This month heralds two royal birthdays: the Princess of Wales will celebrate her 41st on 9 January and Princess Michael of Kent her 78th on 15 January. The latter princess, who was very athletic in her youth (her mother was an Olympic skier), has had rotten luck with her health over the past couple of years, revisited by old skiing injuries that necessitated a new knee and setbacks while recovering from Covid-19. We will be talking with her about her life and work as an author in the coming months.
Last year Catherine was so pleased with the photos taken for her 40th birthday by fashion photographer Paolo Roversi that she agreed to join other leading lights in displaying their portraits in venues that have special meanings to them around the United Kingdom. She chose the University of St Andrews, where she met William; Anglesey, the island in North Wales where they lived in the early years of their marriage; a church in Pangbourne near where she lived as a child; and Reading University, not far from Royal Berkshire Hospital where she was born. They will have a permanent home at London’s National Portrait Gallery when it reopens this year.

* _Supplied data_:
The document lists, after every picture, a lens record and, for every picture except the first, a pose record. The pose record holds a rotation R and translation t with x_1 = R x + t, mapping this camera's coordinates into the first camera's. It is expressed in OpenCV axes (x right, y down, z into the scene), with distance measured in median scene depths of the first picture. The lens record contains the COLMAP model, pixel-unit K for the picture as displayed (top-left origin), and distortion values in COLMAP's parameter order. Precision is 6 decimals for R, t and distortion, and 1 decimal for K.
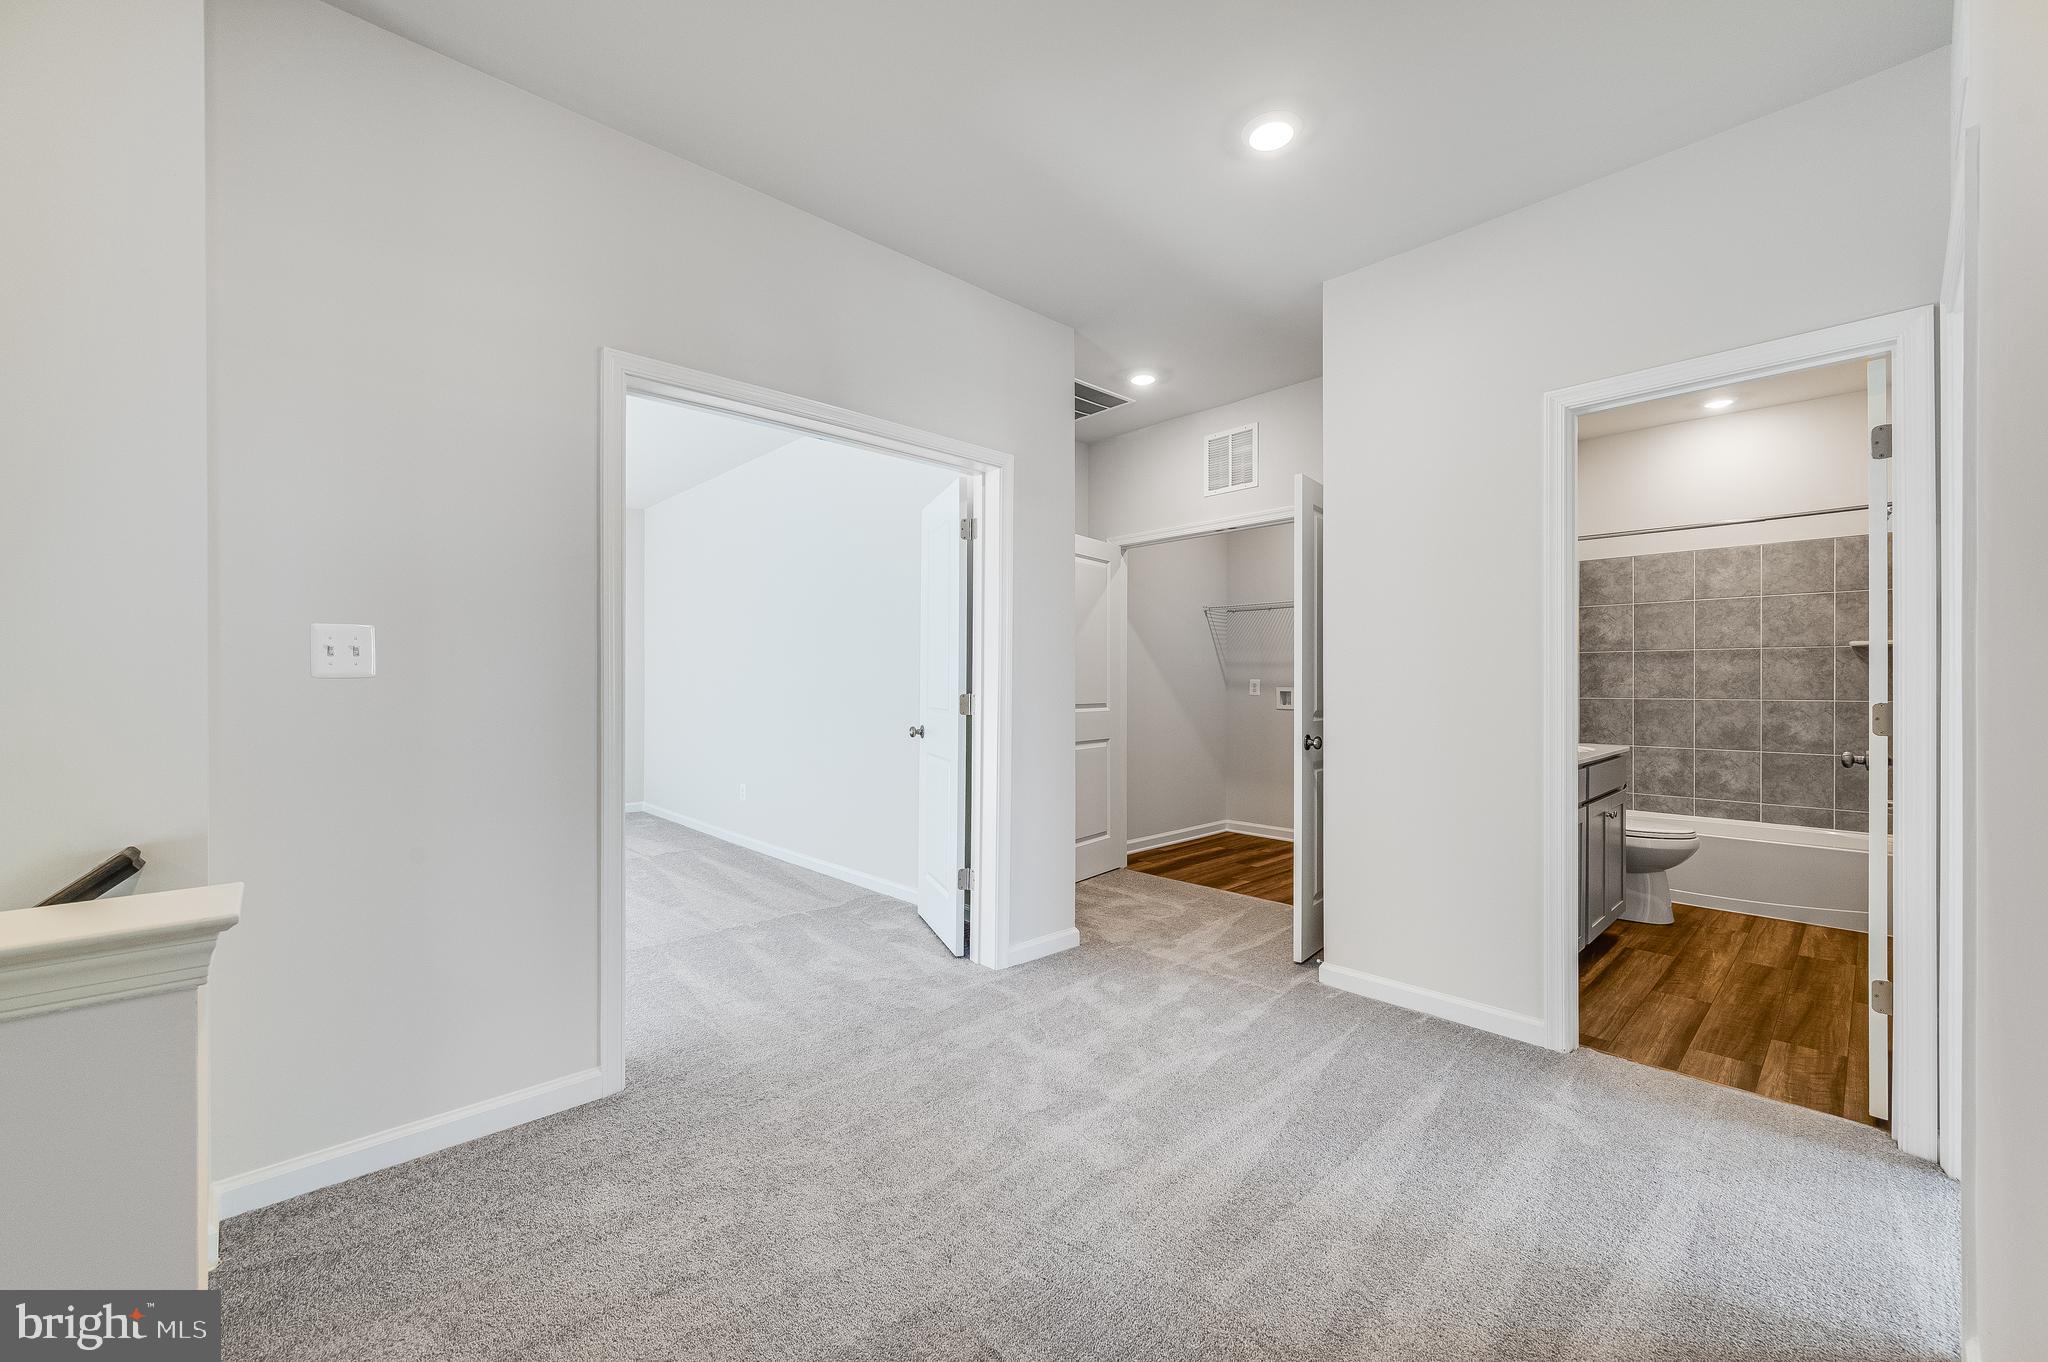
lens RADIAL K [[808.6, 0, 1024.0], [0, 808.6, 681.0], [0, 0, 1]] dist [-0.000724, 0.000392]
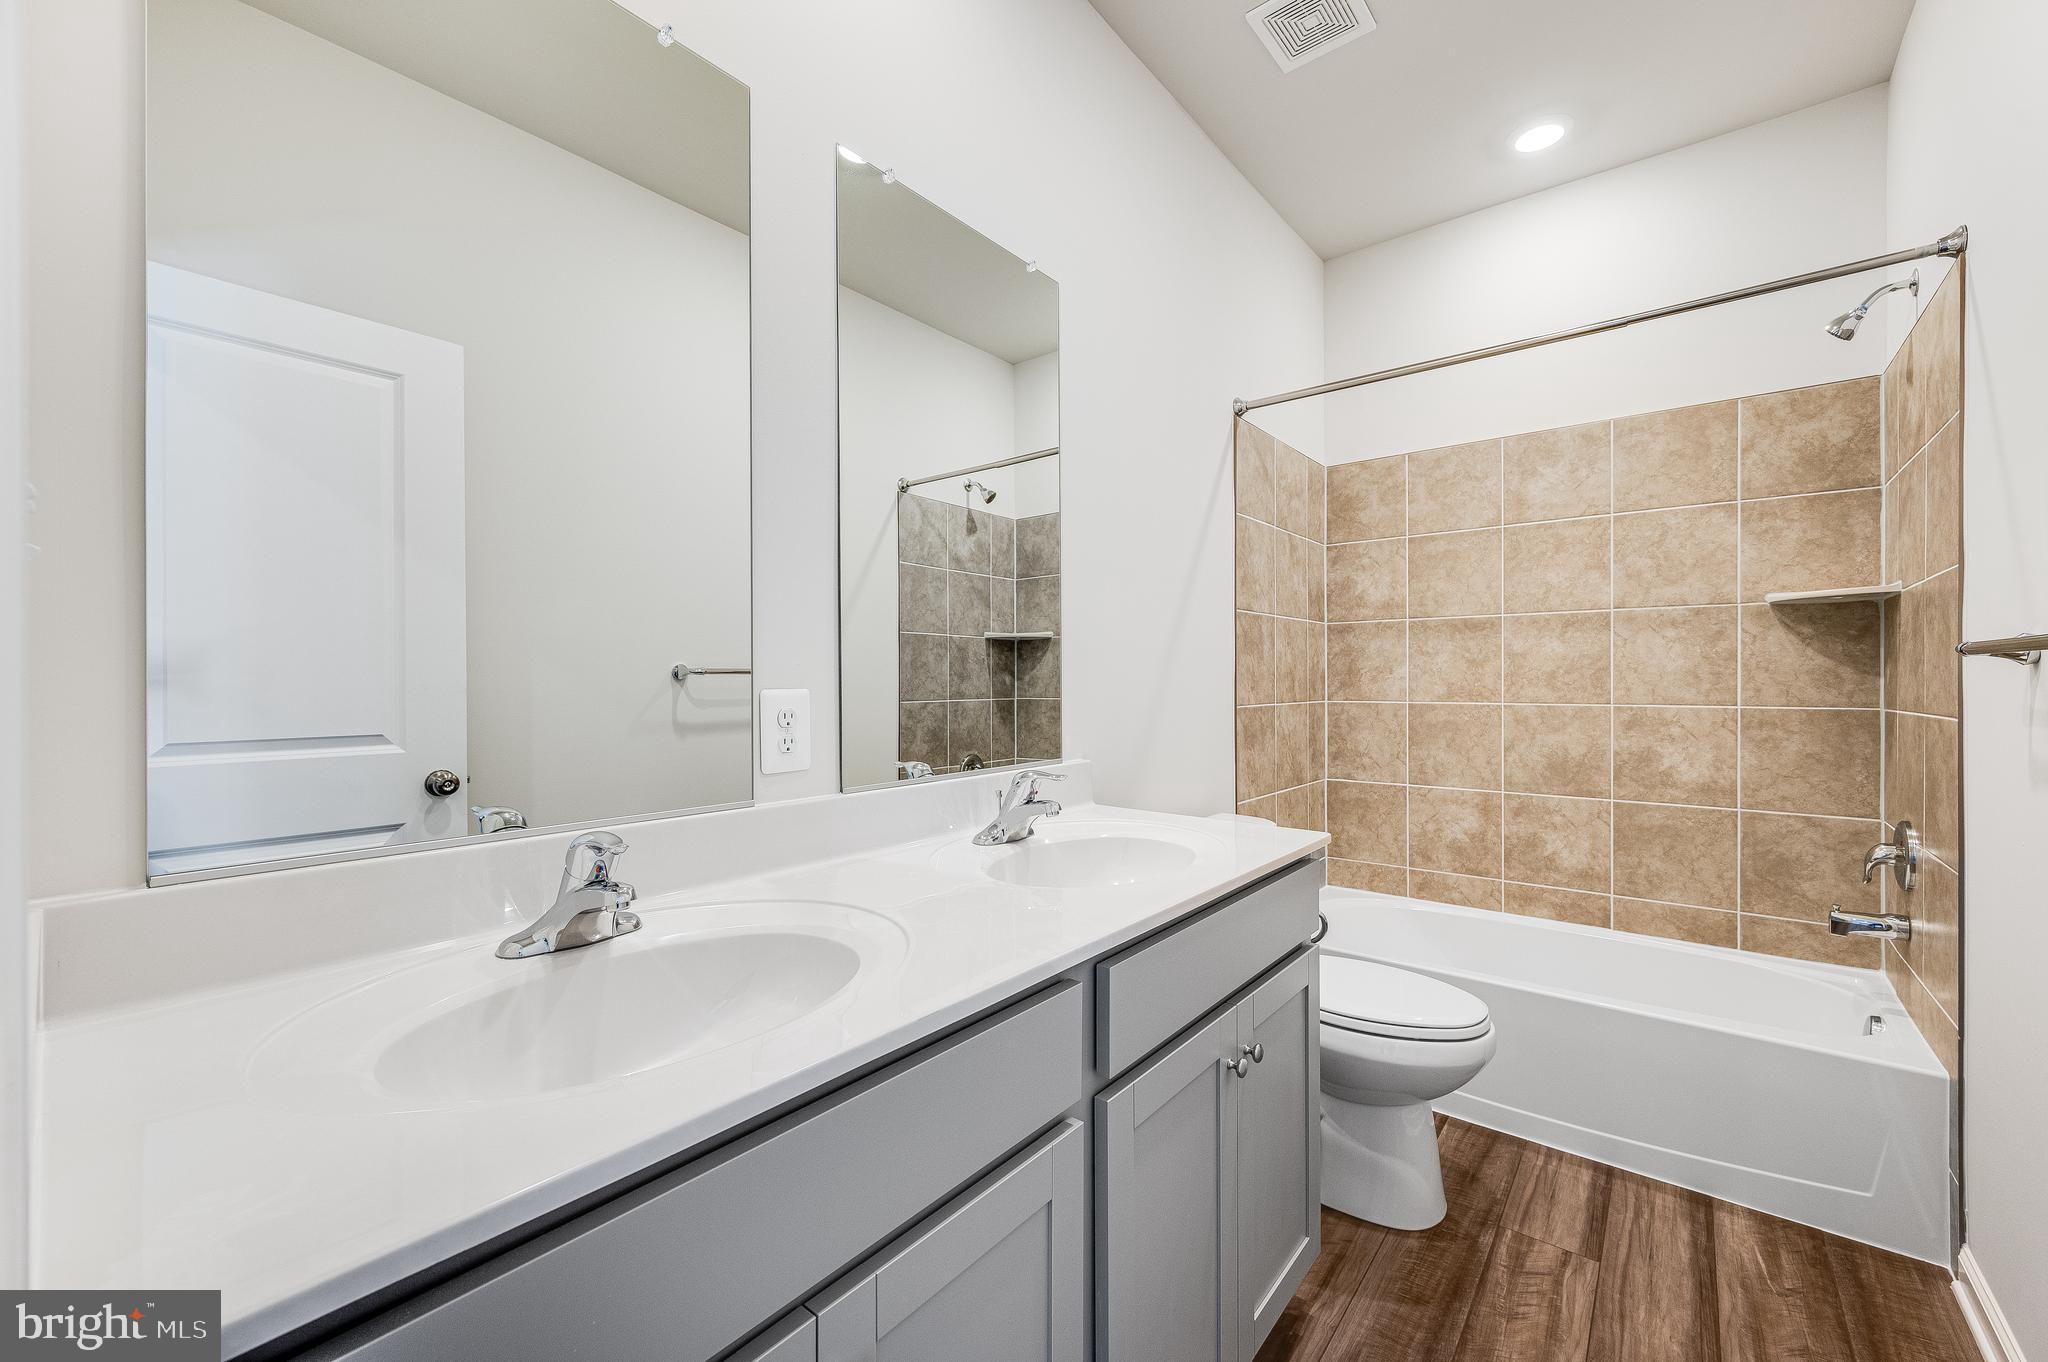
lens RADIAL K [[808.6, 0, 1024.0], [0, 808.6, 681.0], [0, 0, 1]] dist [-0.000724, 0.000392]
pose [[0.991073, -0.003709, 0.133269, 0.438444], [0.003314, 0.999989, 0.003183, 0.004026], [-0.133280, -0.002713, 0.991075, 0.503473]]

* _Work instructions_:
a – Who took the photos for Catherine's 40th birthday, according to the royal birthdays passage?
b – Extend the royal birthdays passage, starting after its final sentence.
The lines have nothing to do with the royal birthdays passage.

* _Results of the exercise_:
a – Fashion photographer Paolo Roversi.

b –
Having been a member of the royal family for more than a decade the Princess of Wales has found a niche that she believes is of international importance. Catherine is putting her considerable energies into studying a child’s early years. In a rare interview with the Daily Telegraph she expressed her hopes and concerns.
‘I have become more and more sure of one thing,’ she said. ‘If we are going to create a healthier and happier society for future generations, we must start by understanding and acknowledging the unique importance of the first five years of life.
‘Over the past three decades, the body of evidence to support this has grown substantially. We now know that in the first five years of our lives, our brains develop faster than at any other time and that the impact of those years is hugely significant.’
Good for her. It is certainly something many of us were unaware of, having been taught that children should sleep happily in a pram while nanny – if you were fortunate enough to have one – did her knitting. This was the way Prince Charles was brought up, though not his sons. As a former nursery school teacher Diana knew how to entertain children and put her skills to the test with William and Harry, although the Queen used to think they were very naughty – which of course they were.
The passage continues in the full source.